The "removeprimattrib" line through the end of the listing below is what to set down, word for word, and nothing else.

* [MATERIALS PROVIDED]
==================================================

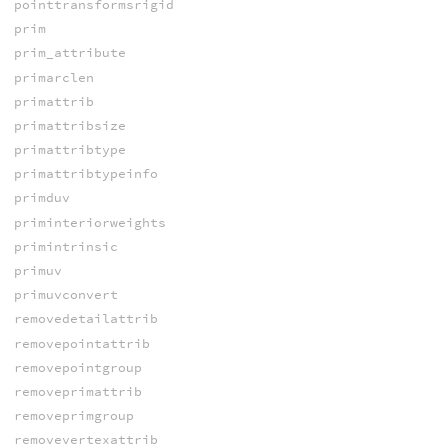
pointtransformsrigid
prim
prim_attribute
primarclen
primattrib
primattribsize
primattribtype
primattribtypeinfo
primduv
priminteriorweights
primintrinsic
primuv
primuvconvert
removedetailattrib
removepointattrib
removepointgroup
removeprimattrib
removeprimgroup
removevertexattrib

==================================================

* [EXERCISE OUTPUT]
removeprimattrib
removeprimgroup
removevertexattrib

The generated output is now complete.